Reflecting on the past year, a fifth (19%) of firms said they had seen a net increase in staff numbers, hiring in some areas and making redundancies in others. A quarter of businesses (25%) made no changes to their headcount.
A net balance of 17% of firms said they plan to create jobs in engineering and fabrication; 10% said equipment supply and rental; and nine per cent said multi-discipline services. Headcount was expected to reduce in drilling (net balance of -12%) and subsea work (net balance of –5%).
Stuart White, Bank of Scotland regional director, mid markets North of Scotland, said: “While the blow from depressed oil prices has been severe for the many businesses and individuals impacted by job losses, the oil and gas sector is proving itself to be among one of the most resilient in the UK.
“The expression of confidence in this year’s survey reflects an industry that appears to be turning a corner, with conditions for growth more favourable than they have been in recent times.
“There are still choppy waters to navigate, with political uncertainty at home and abroad, but we remain confident in the sector, and are committed to providing the support it needs as part of our pledge to help Britain prosper.”

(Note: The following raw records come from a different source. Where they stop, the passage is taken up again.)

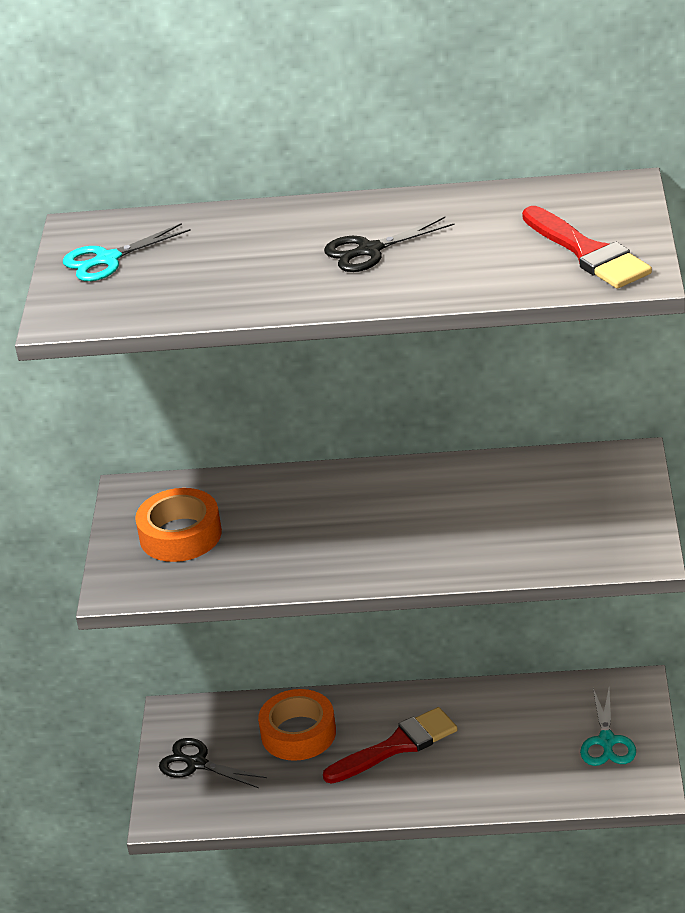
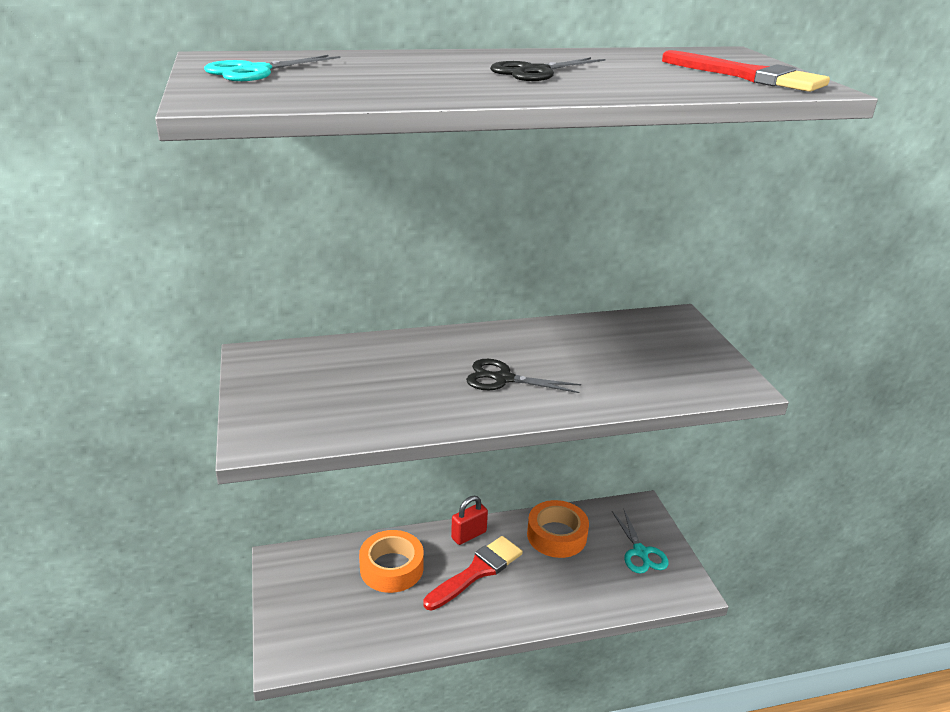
camera: 20 degrees left, 5 degrees down
(180, 535) = (312, 389): orange tape -> orange tape (556, 535)
(197, 764) = (308, 604): black scissors -> black scissors (503, 379)
(400, 703) = (469, 535): none -> red padlock

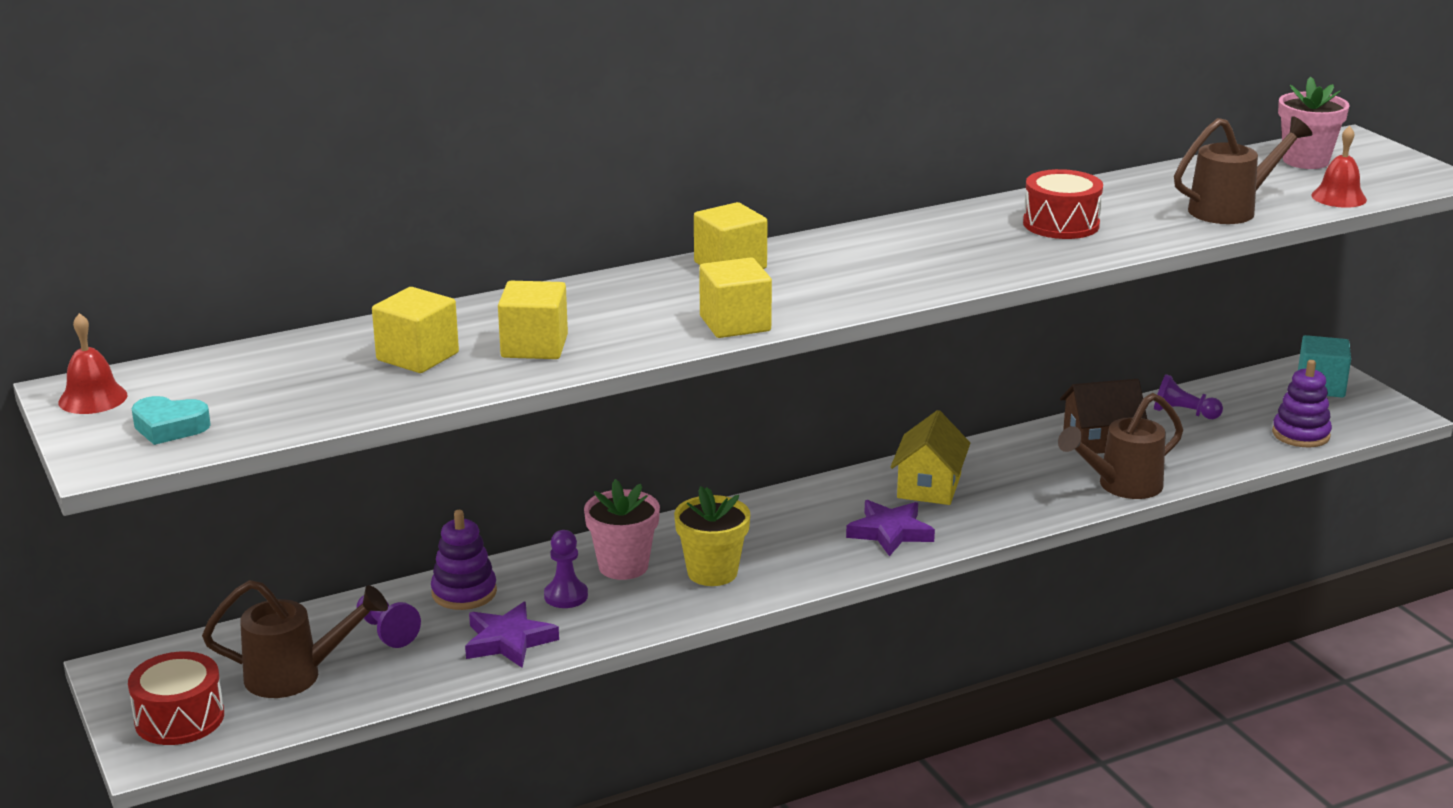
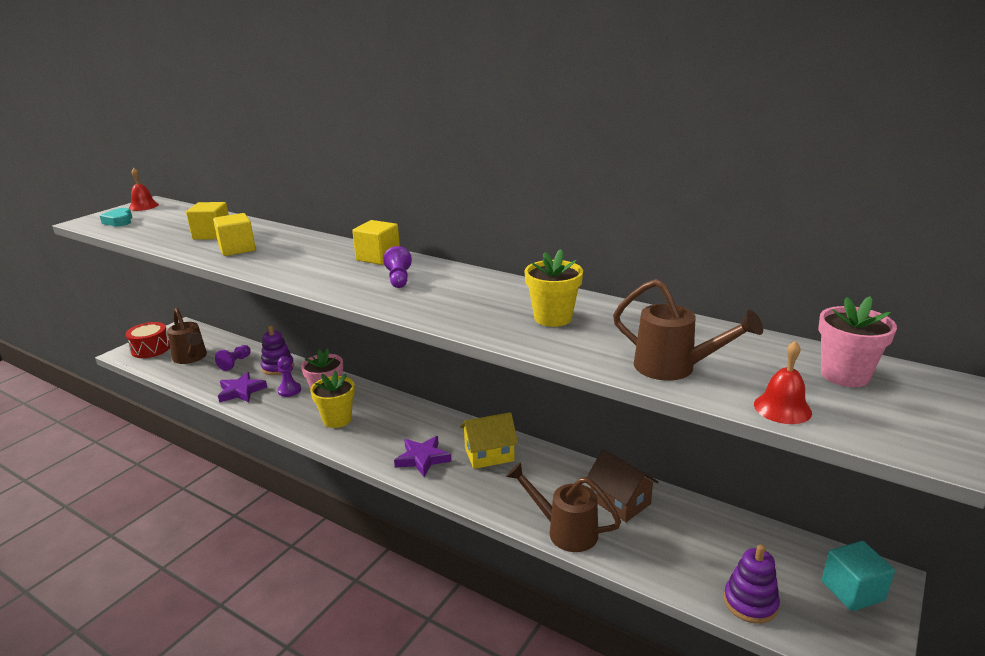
camera: 60 degrees right, 0 degrees up
(735, 324) = (297, 277): yellow cube -> none
(1061, 224) = (553, 318): red drum -> yellow flower pot
(1183, 413) = (707, 527): purple pawn -> purple pawn (399, 279)

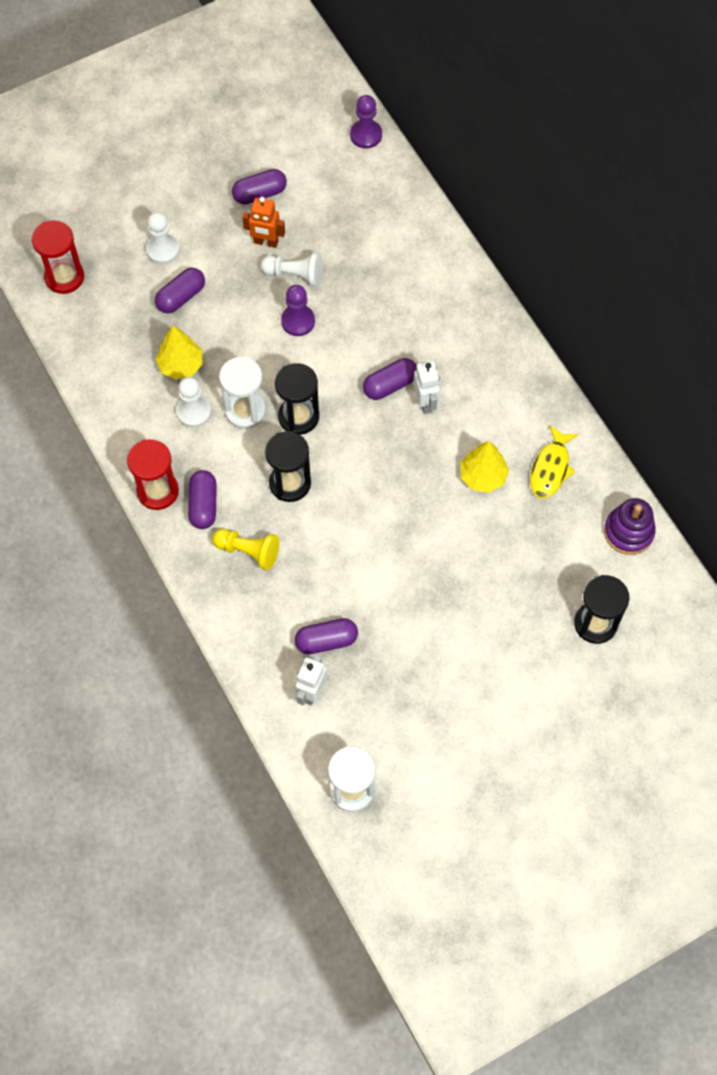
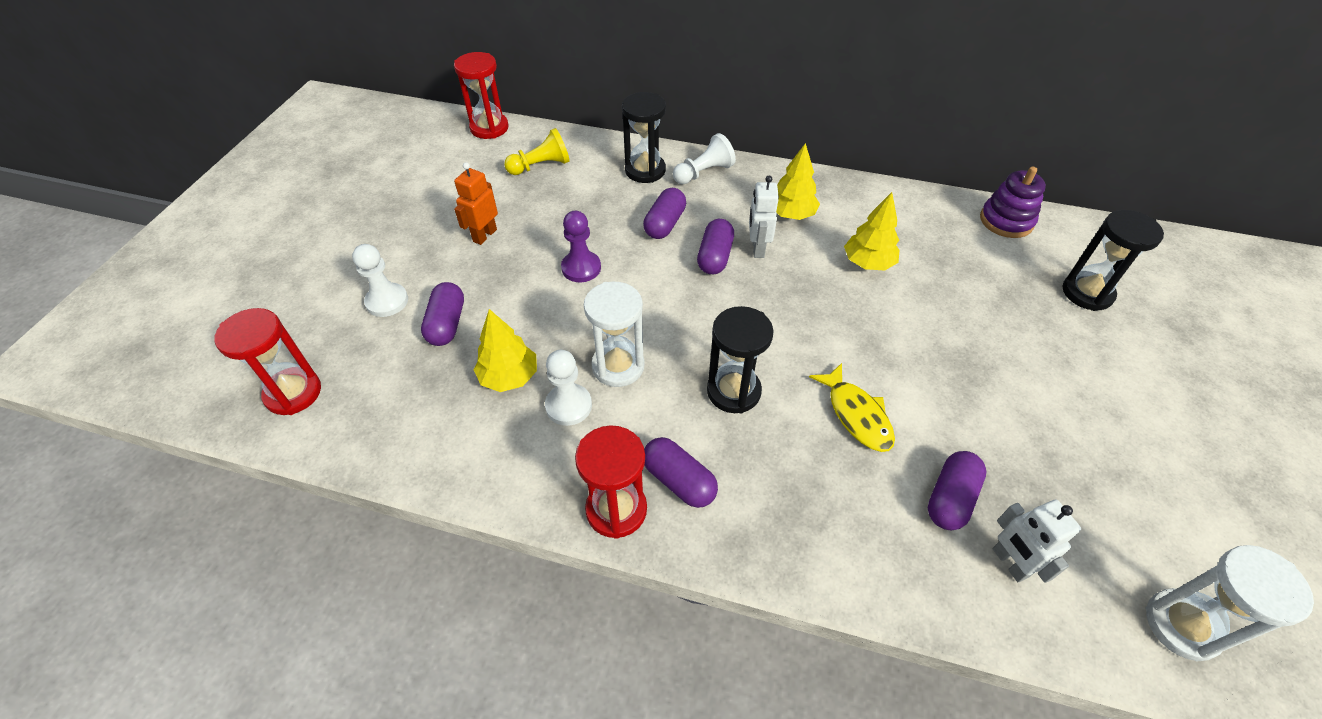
camera: 45 degrees left, 15 degrees down
(248, 551) = (775, 484): yellow pawn -> yellow pawn (541, 166)
(260, 194) = (440, 209): purple capsule -> purple capsule (665, 224)
(266, 242) = (484, 235): orange robot -> orange robot turned 150 degrees clockwise
(295, 275) = (538, 240): white pawn -> white pawn (703, 173)
(298, 417) = (672, 334): black hourglass -> black hourglass (645, 170)
(366, 135) = (489, 128): purple pawn -> red hourglass
(425, 402) = (757, 248): white robot -> white robot turned 120 degrees counterclockwise
(484, 396) = (791, 214): none -> yellow tree
(551, 468) = (901, 223): yellow fish -> yellow fish (856, 415)

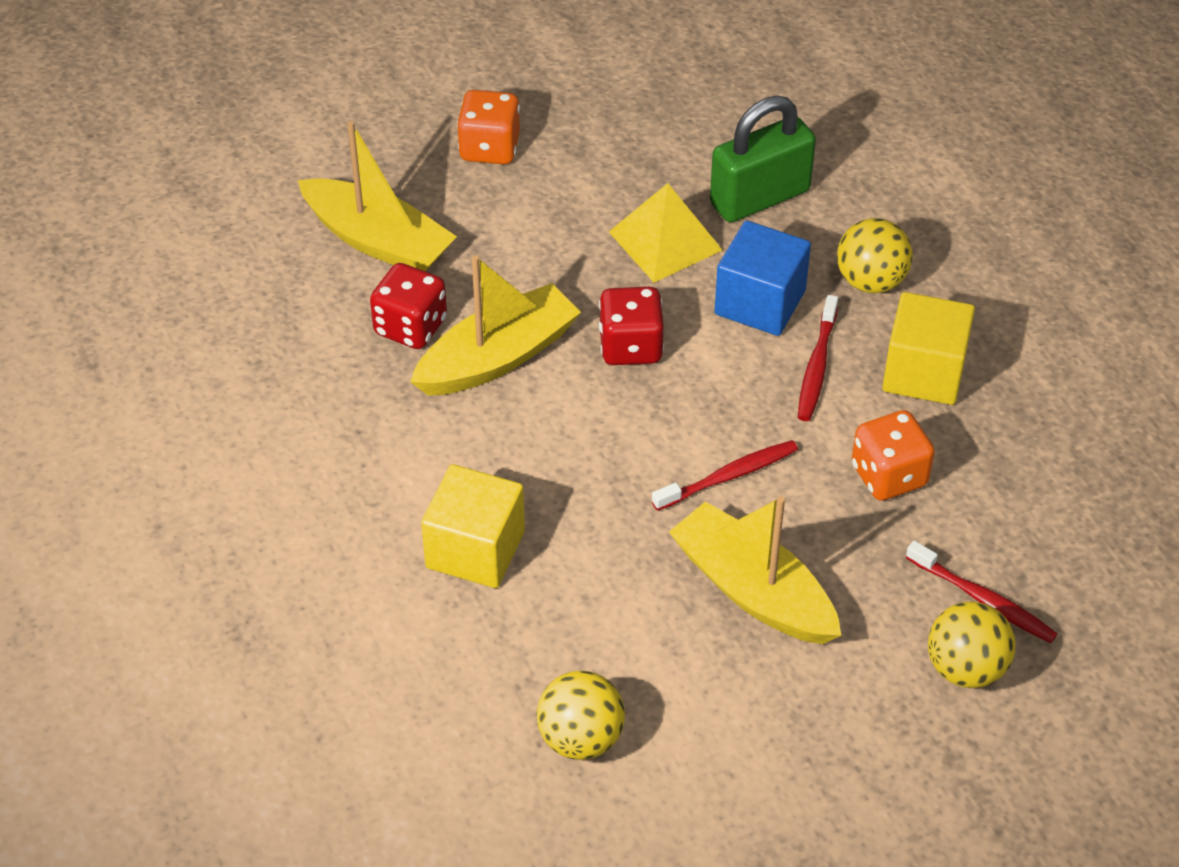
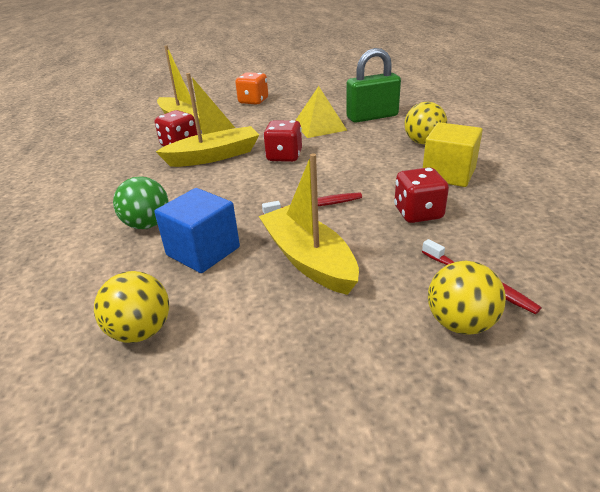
camera: 15 degrees right, 15 degrees down
(475, 549) = (147, 224): yellow cube -> green ball
(760, 302) = (360, 146): blue cube -> blue cube (203, 251)
(816, 366) = (384, 168): red toothbrush -> none
(889, 475) = (418, 213): orange dice -> red dice

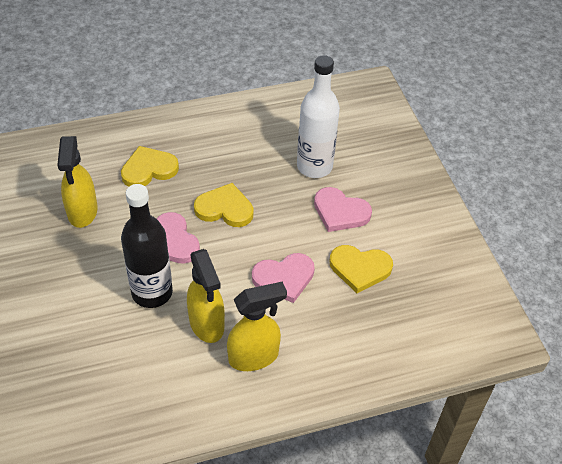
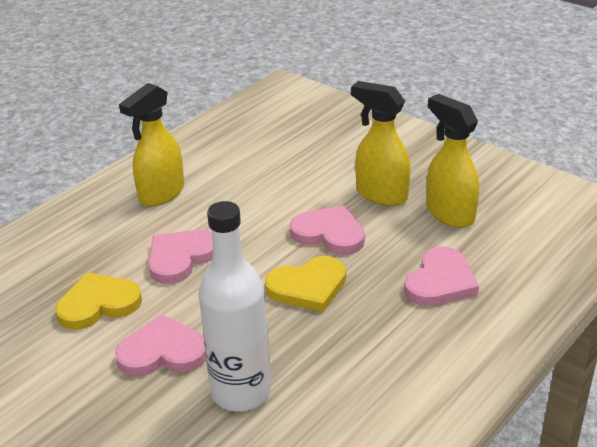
camera: 150 degrees right, 15 degrees down
(149, 169) = (440, 281): yellow heart -> pink heart
(152, 292) = (301, 192): black bottle -> none
(207, 324) = (226, 194): yellow spray bottle -> yellow spray bottle (381, 195)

Despite the upturn in optimism, the survey found firms are expecting challenges in the coming year.
Respondents cited the increasing cost of production (48%), value of sterling (44%), volatility of currency exchange rates (41 per cent) and uncertainty because of the EU exit negotiations (35%) as the biggest challenges for the industry.
Low oil prices also remain a challenge, with nearly a third (30%) of firms saying the issue had affected their business severely or quite badly in the past twelve months.
But the sector said it is planning on meeting cost challenges head on. Popular strategies are adopting new processes (68%), embracing new technology (68%) and making day-to-day operational efficiencies (63%). Rationalisation of the supply chain, cited by last year’s respondents as the priority for meeting cost challenges, has fallen in favour, from 66% to 44%.
Home and abroad
The number of firms interested in domestic development has increased over the past twelve months. The majority (91%) expect to maintain or increase their exposure to the UK Continental Shelf (UKCS) in the coming year, up from 84% in the previous survey. While one in seven (15%) said they expect to expand operations in the North Sea over the next 12 to 24 months, the intentions of larger firms to expand in the region increased from zero to 17%.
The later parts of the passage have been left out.